L’objectif : limiter le gaspillage et favoriser l’économie circulaire en leur donnant une seconde vie.
En effet, lors d’un projet de recherche à l’Université McGill, le jeune entrepreneur identifie un enjeu récurrent en questionnant des torréfacteur·rice·s et des brasseur·se·s : ces producteurs déplorent que les coproduits issus de la fabrication de leurs boissons — pellicules et marc de café, résidus de bière, etc. — soient enfouis, entraînant la production de gaz à effet de serre et la perte de ressources riches en matières organiques.
« Il y a au Québec une culture de la brasserie fantastique, et les microbrasseries continuent de se multiplier. On voit le même essor dans la torréfaction », explique Nicolas.
Le café étant la boisson la plus consommée dans le monde après l’eau, la quantité de déchets que produit cette industrie est considérable. Depuis 2023, les bacs bruns, autrefois réservés aux particuliers, sont également accessibles aux commerçants, ce qui a amené l’entrepreneur à réfléchir à une façon de revaloriser ces tonnes de déchets organiques, aujourd’hui faciles à récupérer.
Mais bien que son idée de départ soit bonne, à ce stade de développement, le bagage en gestion et marketing de Nicolas ne suffit pas.
Le défi : identifier à ses propres limites
Malgré sa volonté et son envie d’agir, le jeune entrepreneur est limité par un manque de compétences techniques et un réseau encore à construire. Les premières étapes de l’externalisation, cruciales pour la partie R&D (Recherches et Développement) de toute entreprise qui se lance — conception de prototypes, tests techniques, formulation et mise au point des matériaux, validation scientifique — semblent hors de sa portée.
À ce moment-là, Nicolas se retrouve face à une voie « sans issue », dépourvu de solutions concrètes et à sa portée pour faire avancer son projet. Sans jamais avoir eu la vocation de devenir entrepreneur, le jeune homme a souvent été confronté au syndrome de l’imposteur. Lancer son projet représente pour lui un énorme pari et être confronté si tôt à ses propres limites entache parfois sévèrement sa motivation, au point qu’il se dit souvent « Arrête ».

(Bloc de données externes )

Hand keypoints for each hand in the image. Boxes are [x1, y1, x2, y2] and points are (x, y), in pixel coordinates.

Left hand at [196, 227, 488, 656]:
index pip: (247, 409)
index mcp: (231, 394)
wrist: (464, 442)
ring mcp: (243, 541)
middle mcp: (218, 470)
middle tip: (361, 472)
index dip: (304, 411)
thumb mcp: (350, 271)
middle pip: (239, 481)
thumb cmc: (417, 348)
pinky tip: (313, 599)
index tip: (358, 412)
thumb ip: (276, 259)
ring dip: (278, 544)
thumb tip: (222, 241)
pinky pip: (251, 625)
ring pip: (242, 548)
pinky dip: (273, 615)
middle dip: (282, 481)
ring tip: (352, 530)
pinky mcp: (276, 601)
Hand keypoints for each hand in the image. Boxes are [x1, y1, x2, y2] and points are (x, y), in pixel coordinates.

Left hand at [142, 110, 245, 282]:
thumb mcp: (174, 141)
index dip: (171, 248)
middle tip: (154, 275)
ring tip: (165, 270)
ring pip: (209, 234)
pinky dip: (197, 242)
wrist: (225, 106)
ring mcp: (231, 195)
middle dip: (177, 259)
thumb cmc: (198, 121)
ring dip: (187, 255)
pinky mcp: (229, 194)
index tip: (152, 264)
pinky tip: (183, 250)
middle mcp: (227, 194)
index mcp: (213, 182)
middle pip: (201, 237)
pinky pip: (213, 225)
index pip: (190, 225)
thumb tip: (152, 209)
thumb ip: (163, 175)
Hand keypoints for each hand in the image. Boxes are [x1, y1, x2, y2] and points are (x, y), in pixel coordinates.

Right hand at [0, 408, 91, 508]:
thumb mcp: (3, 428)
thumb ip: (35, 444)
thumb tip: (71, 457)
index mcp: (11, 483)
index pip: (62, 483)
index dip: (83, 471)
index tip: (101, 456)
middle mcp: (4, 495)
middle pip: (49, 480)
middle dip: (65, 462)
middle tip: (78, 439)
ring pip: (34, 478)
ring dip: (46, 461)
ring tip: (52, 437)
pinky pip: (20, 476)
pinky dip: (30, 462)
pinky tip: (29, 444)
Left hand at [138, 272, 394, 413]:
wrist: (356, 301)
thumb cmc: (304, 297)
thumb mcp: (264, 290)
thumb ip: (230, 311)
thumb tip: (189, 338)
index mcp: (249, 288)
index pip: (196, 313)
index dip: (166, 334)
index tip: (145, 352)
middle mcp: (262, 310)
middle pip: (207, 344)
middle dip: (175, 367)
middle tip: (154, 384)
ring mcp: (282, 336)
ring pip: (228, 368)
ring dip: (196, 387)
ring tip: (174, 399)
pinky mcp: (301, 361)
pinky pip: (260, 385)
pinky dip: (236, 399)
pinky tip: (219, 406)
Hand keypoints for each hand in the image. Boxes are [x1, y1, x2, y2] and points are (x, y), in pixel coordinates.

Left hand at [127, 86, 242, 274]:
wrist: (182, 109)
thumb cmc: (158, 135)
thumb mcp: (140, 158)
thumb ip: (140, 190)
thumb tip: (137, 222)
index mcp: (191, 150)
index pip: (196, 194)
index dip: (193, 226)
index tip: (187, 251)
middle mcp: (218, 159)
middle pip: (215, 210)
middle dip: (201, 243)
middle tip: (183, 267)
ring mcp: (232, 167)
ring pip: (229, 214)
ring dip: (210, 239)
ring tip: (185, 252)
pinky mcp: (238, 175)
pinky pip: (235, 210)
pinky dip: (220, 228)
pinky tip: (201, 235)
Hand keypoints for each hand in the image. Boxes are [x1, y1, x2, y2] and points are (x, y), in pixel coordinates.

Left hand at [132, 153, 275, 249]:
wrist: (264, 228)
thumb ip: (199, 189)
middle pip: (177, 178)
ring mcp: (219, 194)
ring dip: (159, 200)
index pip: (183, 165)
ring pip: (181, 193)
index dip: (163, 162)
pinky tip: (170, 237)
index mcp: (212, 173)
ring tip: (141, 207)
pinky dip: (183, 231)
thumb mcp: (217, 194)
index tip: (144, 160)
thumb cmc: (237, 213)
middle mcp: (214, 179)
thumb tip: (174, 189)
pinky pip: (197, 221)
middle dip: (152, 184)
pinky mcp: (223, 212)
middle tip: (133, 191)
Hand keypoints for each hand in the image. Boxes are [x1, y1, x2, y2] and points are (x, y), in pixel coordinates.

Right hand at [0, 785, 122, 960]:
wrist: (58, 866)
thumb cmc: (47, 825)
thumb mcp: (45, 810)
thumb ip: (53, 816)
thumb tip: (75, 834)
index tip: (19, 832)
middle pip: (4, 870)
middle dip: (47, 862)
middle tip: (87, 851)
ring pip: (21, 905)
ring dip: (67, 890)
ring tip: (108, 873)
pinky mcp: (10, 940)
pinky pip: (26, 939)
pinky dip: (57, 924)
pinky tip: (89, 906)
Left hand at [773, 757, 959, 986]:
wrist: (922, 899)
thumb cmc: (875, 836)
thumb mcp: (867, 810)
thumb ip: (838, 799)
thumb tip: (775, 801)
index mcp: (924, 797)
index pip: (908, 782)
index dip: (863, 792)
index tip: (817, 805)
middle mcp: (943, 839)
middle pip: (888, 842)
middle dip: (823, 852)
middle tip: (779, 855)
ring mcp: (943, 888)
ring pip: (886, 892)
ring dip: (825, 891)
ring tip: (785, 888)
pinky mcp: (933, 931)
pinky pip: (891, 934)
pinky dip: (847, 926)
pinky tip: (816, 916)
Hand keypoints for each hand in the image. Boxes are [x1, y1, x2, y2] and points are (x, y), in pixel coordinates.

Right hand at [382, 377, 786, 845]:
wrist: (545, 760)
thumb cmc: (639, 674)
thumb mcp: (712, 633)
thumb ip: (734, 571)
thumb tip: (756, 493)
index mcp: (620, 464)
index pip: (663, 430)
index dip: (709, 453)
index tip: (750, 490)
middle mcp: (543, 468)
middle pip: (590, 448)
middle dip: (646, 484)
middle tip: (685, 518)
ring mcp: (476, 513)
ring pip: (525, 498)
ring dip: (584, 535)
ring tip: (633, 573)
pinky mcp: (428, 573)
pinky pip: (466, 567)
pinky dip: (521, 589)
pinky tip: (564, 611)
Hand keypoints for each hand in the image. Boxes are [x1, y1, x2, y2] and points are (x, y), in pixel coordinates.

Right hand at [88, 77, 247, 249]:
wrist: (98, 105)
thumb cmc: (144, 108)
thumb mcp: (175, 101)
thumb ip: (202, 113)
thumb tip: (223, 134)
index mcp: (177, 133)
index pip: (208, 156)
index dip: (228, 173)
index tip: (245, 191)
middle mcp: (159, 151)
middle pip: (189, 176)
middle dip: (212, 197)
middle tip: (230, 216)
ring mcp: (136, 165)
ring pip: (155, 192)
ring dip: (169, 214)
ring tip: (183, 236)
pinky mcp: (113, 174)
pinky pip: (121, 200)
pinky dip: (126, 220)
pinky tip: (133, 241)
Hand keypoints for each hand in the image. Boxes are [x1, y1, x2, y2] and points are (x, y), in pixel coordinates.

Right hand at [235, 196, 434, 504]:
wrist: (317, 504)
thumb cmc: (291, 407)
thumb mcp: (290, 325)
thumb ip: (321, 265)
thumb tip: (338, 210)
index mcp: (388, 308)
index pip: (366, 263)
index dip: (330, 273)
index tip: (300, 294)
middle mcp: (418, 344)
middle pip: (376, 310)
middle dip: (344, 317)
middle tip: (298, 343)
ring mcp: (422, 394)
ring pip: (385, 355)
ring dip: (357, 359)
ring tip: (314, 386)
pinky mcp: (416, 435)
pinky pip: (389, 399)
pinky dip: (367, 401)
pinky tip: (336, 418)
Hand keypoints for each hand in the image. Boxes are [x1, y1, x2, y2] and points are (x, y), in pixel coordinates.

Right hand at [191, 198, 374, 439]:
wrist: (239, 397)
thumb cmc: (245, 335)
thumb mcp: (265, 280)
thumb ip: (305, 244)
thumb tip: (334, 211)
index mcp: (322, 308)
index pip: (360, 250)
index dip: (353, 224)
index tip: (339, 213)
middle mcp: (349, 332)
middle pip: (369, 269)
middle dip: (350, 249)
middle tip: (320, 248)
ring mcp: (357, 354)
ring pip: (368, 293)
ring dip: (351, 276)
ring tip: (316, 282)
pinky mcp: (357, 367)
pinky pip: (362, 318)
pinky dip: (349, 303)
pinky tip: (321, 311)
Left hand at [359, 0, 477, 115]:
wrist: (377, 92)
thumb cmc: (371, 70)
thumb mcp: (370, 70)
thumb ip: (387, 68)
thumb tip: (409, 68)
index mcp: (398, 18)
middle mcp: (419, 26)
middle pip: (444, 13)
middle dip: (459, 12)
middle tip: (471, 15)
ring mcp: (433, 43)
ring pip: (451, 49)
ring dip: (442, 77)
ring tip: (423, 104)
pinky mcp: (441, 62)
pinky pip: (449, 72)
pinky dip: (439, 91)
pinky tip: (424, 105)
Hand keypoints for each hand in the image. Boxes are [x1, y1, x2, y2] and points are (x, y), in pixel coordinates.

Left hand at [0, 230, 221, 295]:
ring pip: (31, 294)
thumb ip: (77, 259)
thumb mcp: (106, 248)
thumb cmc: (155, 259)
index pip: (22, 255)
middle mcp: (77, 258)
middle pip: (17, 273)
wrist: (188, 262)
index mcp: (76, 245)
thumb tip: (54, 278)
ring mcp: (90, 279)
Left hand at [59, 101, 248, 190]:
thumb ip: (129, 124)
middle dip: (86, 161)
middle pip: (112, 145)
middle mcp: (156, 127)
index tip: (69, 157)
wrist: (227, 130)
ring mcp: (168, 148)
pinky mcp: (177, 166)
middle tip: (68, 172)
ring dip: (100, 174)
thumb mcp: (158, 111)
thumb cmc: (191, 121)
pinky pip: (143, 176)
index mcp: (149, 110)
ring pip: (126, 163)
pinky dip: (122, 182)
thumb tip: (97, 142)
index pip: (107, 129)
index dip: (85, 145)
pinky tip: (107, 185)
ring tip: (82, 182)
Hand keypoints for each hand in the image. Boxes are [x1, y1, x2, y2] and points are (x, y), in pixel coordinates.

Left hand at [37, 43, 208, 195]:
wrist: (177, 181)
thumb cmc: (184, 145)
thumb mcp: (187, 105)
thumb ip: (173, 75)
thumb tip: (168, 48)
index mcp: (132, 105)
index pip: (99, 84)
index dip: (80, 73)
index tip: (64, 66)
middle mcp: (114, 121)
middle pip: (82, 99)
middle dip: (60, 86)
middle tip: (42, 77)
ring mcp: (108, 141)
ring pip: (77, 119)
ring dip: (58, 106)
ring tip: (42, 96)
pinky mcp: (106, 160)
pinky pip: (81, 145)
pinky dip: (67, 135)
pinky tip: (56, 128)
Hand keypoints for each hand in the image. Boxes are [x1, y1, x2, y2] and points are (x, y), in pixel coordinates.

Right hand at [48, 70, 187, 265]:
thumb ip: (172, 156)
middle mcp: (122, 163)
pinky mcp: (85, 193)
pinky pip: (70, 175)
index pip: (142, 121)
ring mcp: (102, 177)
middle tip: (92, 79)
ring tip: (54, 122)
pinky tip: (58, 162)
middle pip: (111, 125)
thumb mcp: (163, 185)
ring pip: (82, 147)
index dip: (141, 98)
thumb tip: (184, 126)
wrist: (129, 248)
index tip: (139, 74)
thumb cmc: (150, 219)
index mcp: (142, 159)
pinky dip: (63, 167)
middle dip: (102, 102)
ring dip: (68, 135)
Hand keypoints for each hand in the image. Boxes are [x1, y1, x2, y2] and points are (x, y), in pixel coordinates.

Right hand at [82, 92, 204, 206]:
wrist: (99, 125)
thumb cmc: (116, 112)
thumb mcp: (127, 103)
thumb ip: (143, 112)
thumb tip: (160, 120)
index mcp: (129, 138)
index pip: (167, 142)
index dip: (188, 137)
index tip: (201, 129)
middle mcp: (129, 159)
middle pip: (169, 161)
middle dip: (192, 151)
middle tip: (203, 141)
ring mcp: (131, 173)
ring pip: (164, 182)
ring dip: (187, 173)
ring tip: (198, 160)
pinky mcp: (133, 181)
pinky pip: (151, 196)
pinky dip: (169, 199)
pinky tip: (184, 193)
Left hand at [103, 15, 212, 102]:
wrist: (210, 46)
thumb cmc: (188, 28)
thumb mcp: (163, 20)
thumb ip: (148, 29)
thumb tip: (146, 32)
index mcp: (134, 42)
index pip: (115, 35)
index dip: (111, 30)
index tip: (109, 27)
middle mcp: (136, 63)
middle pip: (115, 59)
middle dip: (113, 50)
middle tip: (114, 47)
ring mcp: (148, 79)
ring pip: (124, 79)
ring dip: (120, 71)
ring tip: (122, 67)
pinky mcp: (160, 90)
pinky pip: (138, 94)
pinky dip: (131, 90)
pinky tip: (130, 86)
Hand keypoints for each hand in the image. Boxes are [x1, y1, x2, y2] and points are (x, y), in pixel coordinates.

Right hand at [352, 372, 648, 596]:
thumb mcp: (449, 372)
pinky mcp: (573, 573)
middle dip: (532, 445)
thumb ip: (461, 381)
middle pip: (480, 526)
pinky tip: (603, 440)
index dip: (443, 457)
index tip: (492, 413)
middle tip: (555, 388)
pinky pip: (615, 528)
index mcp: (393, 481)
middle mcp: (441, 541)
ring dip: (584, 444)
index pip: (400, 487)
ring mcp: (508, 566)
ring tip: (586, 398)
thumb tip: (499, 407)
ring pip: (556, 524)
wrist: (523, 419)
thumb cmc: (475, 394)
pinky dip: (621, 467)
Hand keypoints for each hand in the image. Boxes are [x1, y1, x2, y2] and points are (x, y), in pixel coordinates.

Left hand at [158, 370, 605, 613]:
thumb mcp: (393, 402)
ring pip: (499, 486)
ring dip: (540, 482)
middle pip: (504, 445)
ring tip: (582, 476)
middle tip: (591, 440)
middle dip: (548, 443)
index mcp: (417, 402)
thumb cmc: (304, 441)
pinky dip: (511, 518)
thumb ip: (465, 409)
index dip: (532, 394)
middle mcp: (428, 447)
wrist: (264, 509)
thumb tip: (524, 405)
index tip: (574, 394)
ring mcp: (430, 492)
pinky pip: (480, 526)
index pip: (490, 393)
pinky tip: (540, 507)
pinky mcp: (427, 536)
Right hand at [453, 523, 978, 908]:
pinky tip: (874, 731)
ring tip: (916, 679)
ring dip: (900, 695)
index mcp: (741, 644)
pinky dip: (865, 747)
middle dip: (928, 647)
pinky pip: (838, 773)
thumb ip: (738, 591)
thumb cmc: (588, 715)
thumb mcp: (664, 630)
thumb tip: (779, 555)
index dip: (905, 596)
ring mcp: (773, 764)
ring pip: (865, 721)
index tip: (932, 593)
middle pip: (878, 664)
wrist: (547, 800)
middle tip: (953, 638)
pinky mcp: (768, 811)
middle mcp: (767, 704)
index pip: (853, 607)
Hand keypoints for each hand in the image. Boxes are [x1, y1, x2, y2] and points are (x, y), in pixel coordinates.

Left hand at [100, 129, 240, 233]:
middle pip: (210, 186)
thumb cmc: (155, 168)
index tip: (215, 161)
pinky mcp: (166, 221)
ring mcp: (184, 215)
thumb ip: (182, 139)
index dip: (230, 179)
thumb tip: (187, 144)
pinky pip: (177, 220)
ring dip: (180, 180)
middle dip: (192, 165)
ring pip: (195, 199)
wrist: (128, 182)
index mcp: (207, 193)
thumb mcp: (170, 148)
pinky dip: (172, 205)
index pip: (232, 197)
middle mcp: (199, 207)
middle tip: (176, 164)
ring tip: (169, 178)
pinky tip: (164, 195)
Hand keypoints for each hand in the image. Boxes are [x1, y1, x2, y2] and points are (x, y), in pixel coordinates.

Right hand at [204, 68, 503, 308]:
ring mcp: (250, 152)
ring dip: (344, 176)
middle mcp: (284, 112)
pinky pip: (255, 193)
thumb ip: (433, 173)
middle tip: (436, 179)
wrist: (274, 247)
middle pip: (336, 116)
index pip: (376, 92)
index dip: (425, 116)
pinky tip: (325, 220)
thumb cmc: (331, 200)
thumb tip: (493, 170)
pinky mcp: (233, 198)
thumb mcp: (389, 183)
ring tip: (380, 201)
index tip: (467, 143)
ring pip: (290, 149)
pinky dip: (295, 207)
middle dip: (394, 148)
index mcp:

C’est là que, par un incroyable coup du destin, Nicolas fait une rencontre déterminante.
La solution : trouver un partenaire d’affaires complémentaire
Étudiant lui aussi mais à l’Université du Québec à Trois-Rivières (UQTR), Alexandre Savard avait identifié la même problématique autour des gisements de matières résiduelles et désirait trouver une solution pour revaloriser ces précieuses ressources.
Mais si son parcours en génie des matériaux et en ingénierie mécanique lui permettait de maîtriser les aspects techniques d’un tel projet, il lui manquait l’expérience dans ceux de la commercialisation.
En d’autres termes, il faisait face au même enjeu que Nicolas : trouver un partenaire d’affaires complémentaire.
Les deux associés se font donc confiance pour développer chacun leur expertise, se donnant carte blanche sur leurs pôles respectifs : Alexandre connaît le développement technologique et la recherche et s’occupe donc de travailler sur la transformation de la matière et la fabrication des objets, tandis que Nicolas bâtit l’image de marque de l’entreprise en herbe pour la faire connaître : développement des affaires, communication, stratégie marketing…
« Alexandre a été LA bonne rencontre, celle qui a apporté la crédibilité technique interne au projet, celle qui a relancé ma motivation au moment où je pensais devoir faire appel à des ressources externes et donc peut-être abandonner mon projet. C’est cette rencontre qui nous a conduit au développement de nos premiers prototypes. En plus, ça a été un vrai match humain et de valeurs. »
Même si chacun travaille sur des pôles différents, les associés, qui vivent à Québec et Montréal, multiplient les aller-retours pour se voir régulièrement.
Conseils d’entrepreneur : savoir rester humble et reconnaître ses limites
Personne n’est expert dans tous les domaines nécessaires au succès d’une entreprise. Cette humilité implique aussi de ne pas rester aveuglé par votre solution, mais de la confronter à la réalité du terrain.
En entrepreneuriat, les imprévus et les réajustements sont la norme : il faut savoir s’adapter aux conditions réelles et composer avec elles. Dans ces moments, la résilience, la capacité d’adaptation et la collaboration sont essentielles.
« Les solutions de demain naîtront de ces mariages, de ces complémentarités. Actuellement, on travaille trop en silos. »
Aujourd’hui
Née de cette rencontre déterminante, Encore! Biomatériaux crée aujourd’hui des objets fonctionnels et décoratifs pour le marché B2C et B2B — lampes, sous-verres, plateaux, tabourets, mais aussi médailles et trophées — tous à partir de matières résiduelles.
Le parcours de Nicolas montre qu’un projet entrepreneurial ne se limite pas à une idée : il exige de reconnaître ses limites, de s’entourer des bonnes compétences et de persévérer face aux obstacles.